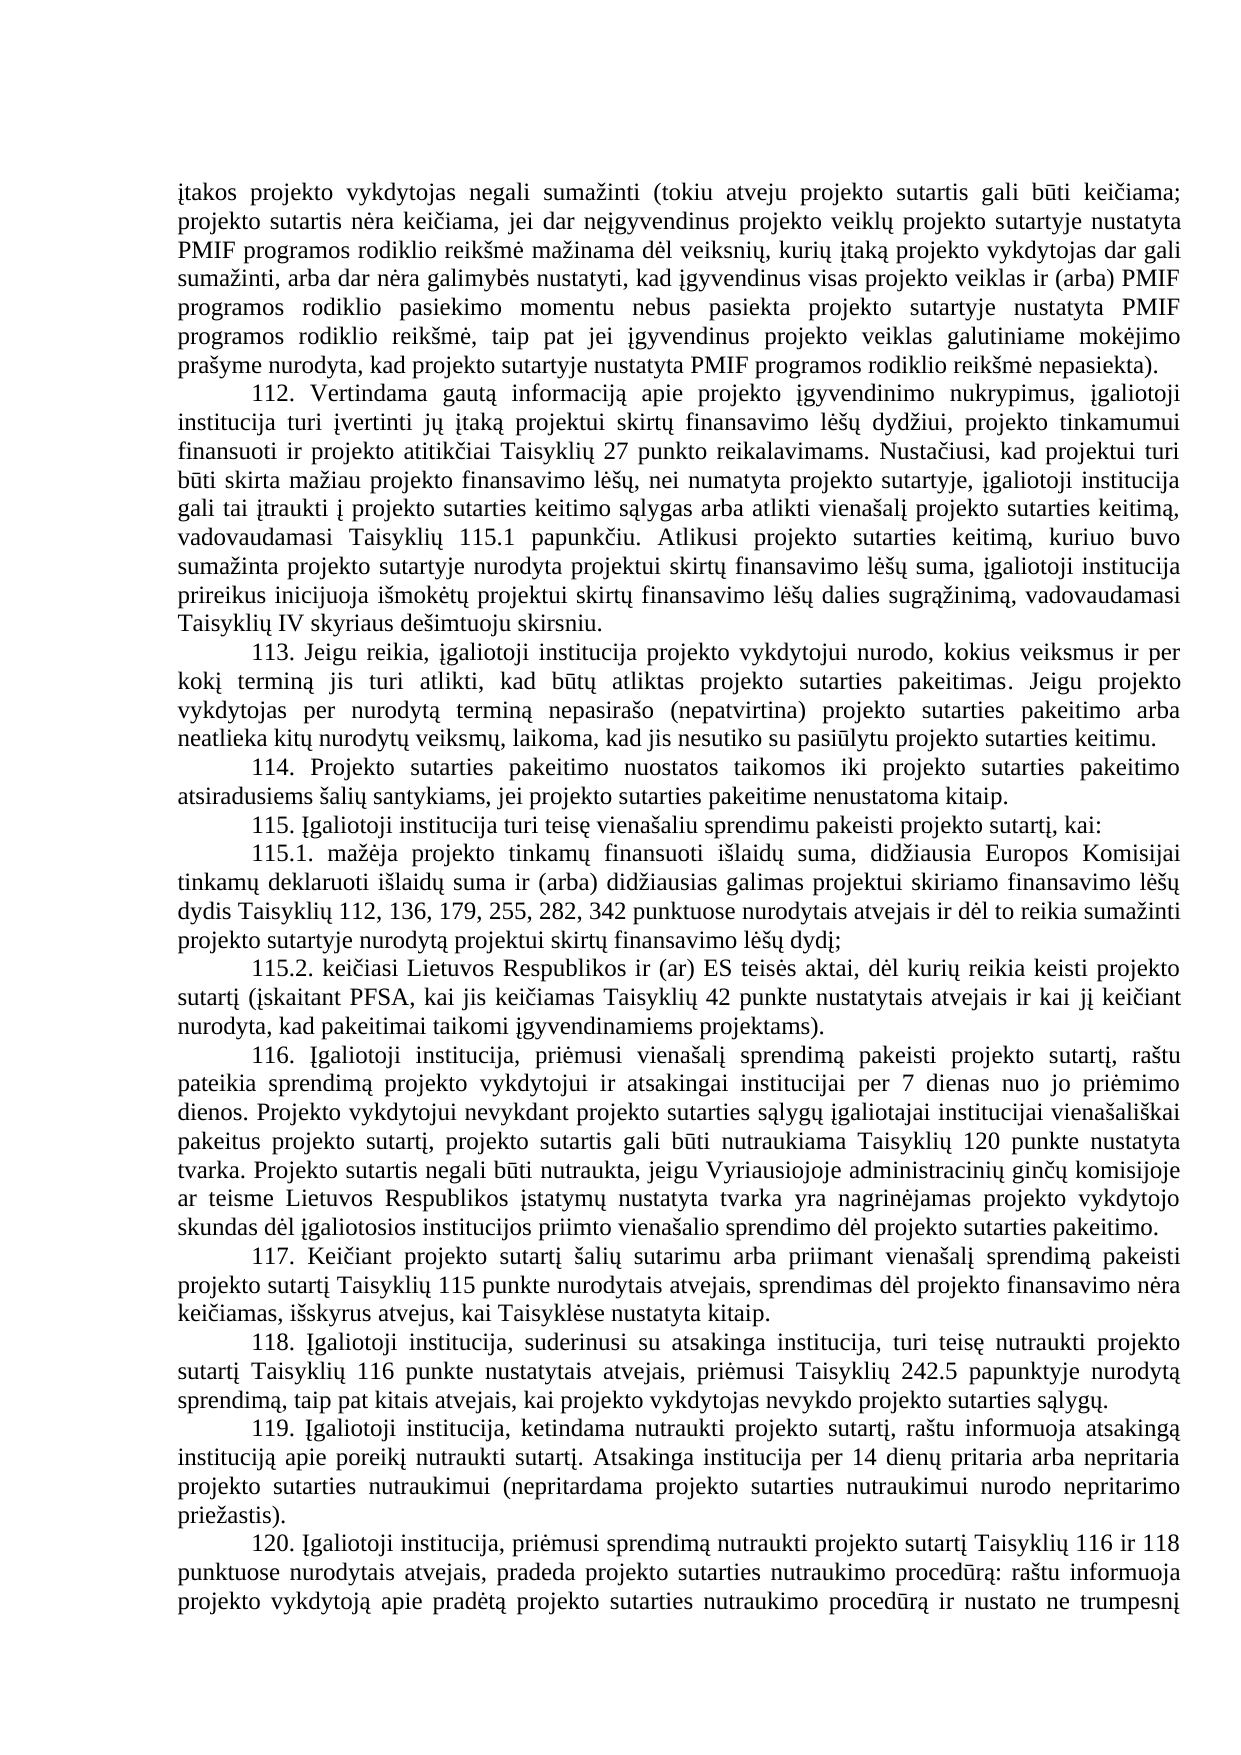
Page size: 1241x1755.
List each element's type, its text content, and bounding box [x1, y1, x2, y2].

text įtakos projekto vykdytojas negali sumažinti (tokiu atveju projekto sutartis gali būti keičiama; projekto sutartis nėra keičiama, jei dar neįgyvendinus projekto veiklų projekto sutartyje nustatyta PMIF programos rodiklio reikšmė mažinama dėl veiksnių, kurių įtaką projekto vykdytojas dar gali sumažinti, arba dar nėra galimybės nustatyti, kad įgyvendinus visas projekto veiklas ir (arba) PMIF programos rodiklio pasiekimo momentu nebus pasiekta projekto sutartyje nustatyta PMIF programos rodiklio reikšmė, taip pat jei įgyvendinus projekto veiklas galutiniame mokėjimo prašyme nurodyta, kad projekto sutartyje nustatyta PMIF programos rodiklio reikšmė nepasiekta). [177, 177, 1181, 378]
text 115.1. mažėja projekto tinkamų finansuoti išlaidų suma, didžiausia Europos Komisijai tinkamų deklaruoti išlaidų suma ir (arba) didžiausias galimas projektui skiriamo finansavimo lėšų dydis Taisyklių 112, 136, 179, 255, 282, 342 punktuose nurodytais atvejais ir dėl to reikia sumažinti projekto sutartyje nurodytą projektui skirtų finansavimo lėšų dydį; [177, 838, 1181, 953]
text 113. Jeigu reikia, įgaliotoji institucija projekto vykdytojui nurodo, kokius veiksmus ir per kokį terminą jis turi atlikti, kad būtų atliktas projekto sutarties pakeitimas. Jeigu projekto vykdytojas per nurodytą terminą nepasirašo (nepatvirtina) projekto sutarties pakeitimo arba neatlieka kitų nurodytų veiksmų, laikoma, kad jis nesutiko su pasiūlytu projekto sutarties keitimu. [177, 637, 1181, 752]
text 115.2. keičiasi Lietuvos Respublikos ir (ar) ES teisės aktai, dėl kurių reikia keisti projekto sutartį (įskaitant PFSA, kai jis keičiamas Taisyklių 42 punkte nustatytais atvejais ir kai jį keičiant nurodyta, kad pakeitimai taikomi įgyvendinamiems projektams). [177, 953, 1181, 1040]
text 117. Keičiant projekto sutartį šalių sutarimu arba priimant vienašalį sprendimą pakeisti projekto sutartį Taisyklių 115 punkte nurodytais atvejais, sprendimas dėl projekto finansavimo nėra keičiamas, išskyrus atvejus, kai Taisyklėse nustatyta kitaip. [177, 1241, 1181, 1327]
text 120. Įgaliotoji institucija, priėmusi sprendimą nutraukti projekto sutartį Taisyklių 116 ir 118 punktuose nurodytais atvejais, pradeda projekto sutarties nutraukimo procedūrą: raštu informuoja projekto vykdytoją apie pradėtą projekto sutarties nutraukimo procedūrą ir nustato ne trumpesnį [177, 1528, 1181, 1615]
text 118. Įgaliotoji institucija, suderinusi su atsakinga institucija, turi teisę nutraukti projekto sutartį Taisyklių 116 punkte nustatytais atvejais, priėmusi Taisyklių 242.5 papunktyje nurodytą sprendimą, taip pat kitais atvejais, kai projekto vykdytojas nevykdo projekto sutarties sąlygų. [177, 1327, 1181, 1413]
text 112. Vertindama gautą informaciją apie projekto įgyvendinimo nukrypimus, įgaliotoji institucija turi įvertinti jų įtaką projektui skirtų finansavimo lėšų dydžiui, projekto tinkamumui finansuoti ir projekto atitikčiai Taisyklių 27 punkto reikalavimams. Nustačiusi, kad projektui turi būti skirta mažiau projekto finansavimo lėšų, nei numatyta projekto sutartyje, įgaliotoji institucija gali tai įtraukti į projekto sutarties keitimo sąlygas arba atlikti vienašalį projekto sutarties keitimą, vadovaudamasi Taisyklių 115.1 papunkčiu. Atlikusi projekto sutarties keitimą, kuriuo buvo sumažinta projekto sutartyje nurodyta projektui skirtų finansavimo lėšų suma, įgaliotoji institucija prireikus inicijuoja išmokėtų projektui skirtų finansavimo lėšų dalies sugrąžinimą, vadovaudamasi Taisyklių IV skyriaus dešimtuoju skirsniu. [177, 378, 1181, 637]
text 116. Įgaliotoji institucija, priėmusi vienašalį sprendimą pakeisti projekto sutartį, raštu pateikia sprendimą projekto vykdytojui ir atsakingai institucijai per 7 dienas nuo jo priėmimo dienos. Projekto vykdytojui nevykdant projekto sutarties sąlygų įgaliotajai institucijai vienašališkai pakeitus projekto sutartį, projekto sutartis gali būti nutraukiama Taisyklių 120 punkte nustatyta tvarka. Projekto sutartis negali būti nutraukta, jeigu Vyriausiojoje administracinių ginčų komisijoje ar teisme Lietuvos Respublikos įstatymų nustatyta tvarka yra nagrinėjamas projekto vykdytojo skundas dėl įgaliotosios institucijos priimto vienašalio sprendimo dėl projekto sutarties pakeitimo. [177, 1040, 1181, 1241]
text 115. Įgaliotoji institucija turi teisę vienašaliu sprendimu pakeisti projekto sutartį, kai: [177, 810, 1181, 838]
text 119. Įgaliotoji institucija, ketindama nutraukti projekto sutartį, raštu informuoja atsakingą instituciją apie poreikį nutraukti sutartį. Atsakinga institucija per 14 dienų pritaria arba nepritaria projekto sutarties nutraukimui (nepritardama projekto sutarties nutraukimui nurodo nepritarimo priežastis). [177, 1413, 1181, 1528]
text 114. Projekto sutarties pakeitimo nuostatos taikomos iki projekto sutarties pakeitimo atsiradusiems šalių santykiams, jei projekto sutarties pakeitime nenustatoma kitaip. [177, 752, 1181, 810]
# # # #
PROBLEM TO WORK ON
Reproduce every line of the records above word for word, leaving out the pictures.

RESPONSE TO THE TASK
Page size: 1241x1755.
List each element's type, its text content, and bounding box [x1, y1, x2, y2].

text įtakos projekto vykdytojas negali sumažinti (tokiu atveju projekto sutartis gali būti keičiama; projekto sutartis nėra keičiama, jei dar neįgyvendinus projekto veiklų projekto sutartyje nustatyta PMIF programos rodiklio reikšmė mažinama dėl veiksnių, kurių įtaką projekto vykdytojas dar gali sumažinti, arba dar nėra galimybės nustatyti, kad įgyvendinus visas projekto veiklas ir (arba) PMIF programos rodiklio pasiekimo momentu nebus pasiekta projekto sutartyje nustatyta PMIF programos rodiklio reikšmė, taip pat jei įgyvendinus projekto veiklas galutiniame mokėjimo prašyme nurodyta, kad projekto sutartyje nustatyta PMIF programos rodiklio reikšmė nepasiekta). [177, 177, 1181, 378]
text 115.1. mažėja projekto tinkamų finansuoti išlaidų suma, didžiausia Europos Komisijai tinkamų deklaruoti išlaidų suma ir (arba) didžiausias galimas projektui skiriamo finansavimo lėšų dydis Taisyklių 112, 136, 179, 255, 282, 342 punktuose nurodytais atvejais ir dėl to reikia sumažinti projekto sutartyje nurodytą projektui skirtų finansavimo lėšų dydį; [177, 838, 1181, 953]
text 113. Jeigu reikia, įgaliotoji institucija projekto vykdytojui nurodo, kokius veiksmus ir per kokį terminą jis turi atlikti, kad būtų atliktas projekto sutarties pakeitimas. Jeigu projekto vykdytojas per nurodytą terminą nepasirašo (nepatvirtina) projekto sutarties pakeitimo arba neatlieka kitų nurodytų veiksmų, laikoma, kad jis nesutiko su pasiūlytu projekto sutarties keitimu. [177, 637, 1181, 752]
text 115.2. keičiasi Lietuvos Respublikos ir (ar) ES teisės aktai, dėl kurių reikia keisti projekto sutartį (įskaitant PFSA, kai jis keičiamas Taisyklių 42 punkte nustatytais atvejais ir kai jį keičiant nurodyta, kad pakeitimai taikomi įgyvendinamiems projektams). [177, 953, 1181, 1040]
text 117. Keičiant projekto sutartį šalių sutarimu arba priimant vienašalį sprendimą pakeisti projekto sutartį Taisyklių 115 punkte nurodytais atvejais, sprendimas dėl projekto finansavimo nėra keičiamas, išskyrus atvejus, kai Taisyklėse nustatyta kitaip. [177, 1241, 1181, 1327]
text 120. Įgaliotoji institucija, priėmusi sprendimą nutraukti projekto sutartį Taisyklių 116 ir 118 punktuose nurodytais atvejais, pradeda projekto sutarties nutraukimo procedūrą: raštu informuoja projekto vykdytoją apie pradėtą projekto sutarties nutraukimo procedūrą ir nustato ne trumpesnį [177, 1528, 1181, 1615]
text 118. Įgaliotoji institucija, suderinusi su atsakinga institucija, turi teisę nutraukti projekto sutartį Taisyklių 116 punkte nustatytais atvejais, priėmusi Taisyklių 242.5 papunktyje nurodytą sprendimą, taip pat kitais atvejais, kai projekto vykdytojas nevykdo projekto sutarties sąlygų. [177, 1327, 1181, 1413]
text 112. Vertindama gautą informaciją apie projekto įgyvendinimo nukrypimus, įgaliotoji institucija turi įvertinti jų įtaką projektui skirtų finansavimo lėšų dydžiui, projekto tinkamumui finansuoti ir projekto atitikčiai Taisyklių 27 punkto reikalavimams. Nustačiusi, kad projektui turi būti skirta mažiau projekto finansavimo lėšų, nei numatyta projekto sutartyje, įgaliotoji institucija gali tai įtraukti į projekto sutarties keitimo sąlygas arba atlikti vienašalį projekto sutarties keitimą, vadovaudamasi Taisyklių 115.1 papunkčiu. Atlikusi projekto sutarties keitimą, kuriuo buvo sumažinta projekto sutartyje nurodyta projektui skirtų finansavimo lėšų suma, įgaliotoji institucija prireikus inicijuoja išmokėtų projektui skirtų finansavimo lėšų dalies sugrąžinimą, vadovaudamasi Taisyklių IV skyriaus dešimtuoju skirsniu. [177, 378, 1181, 637]
text 116. Įgaliotoji institucija, priėmusi vienašalį sprendimą pakeisti projekto sutartį, raštu pateikia sprendimą projekto vykdytojui ir atsakingai institucijai per 7 dienas nuo jo priėmimo dienos. Projekto vykdytojui nevykdant projekto sutarties sąlygų įgaliotajai institucijai vienašališkai pakeitus projekto sutartį, projekto sutartis gali būti nutraukiama Taisyklių 120 punkte nustatyta tvarka. Projekto sutartis negali būti nutraukta, jeigu Vyriausiojoje administracinių ginčų komisijoje ar teisme Lietuvos Respublikos įstatymų nustatyta tvarka yra nagrinėjamas projekto vykdytojo skundas dėl įgaliotosios institucijos priimto vienašalio sprendimo dėl projekto sutarties pakeitimo. [177, 1040, 1181, 1241]
text 115. Įgaliotoji institucija turi teisę vienašaliu sprendimu pakeisti projekto sutartį, kai: [177, 810, 1181, 838]
text 119. Įgaliotoji institucija, ketindama nutraukti projekto sutartį, raštu informuoja atsakingą instituciją apie poreikį nutraukti sutartį. Atsakinga institucija per 14 dienų pritaria arba nepritaria projekto sutarties nutraukimui (nepritardama projekto sutarties nutraukimui nurodo nepritarimo priežastis). [177, 1413, 1181, 1528]
text 114. Projekto sutarties pakeitimo nuostatos taikomos iki projekto sutarties pakeitimo atsiradusiems šalių santykiams, jei projekto sutarties pakeitime nenustatoma kitaip. [177, 752, 1181, 810]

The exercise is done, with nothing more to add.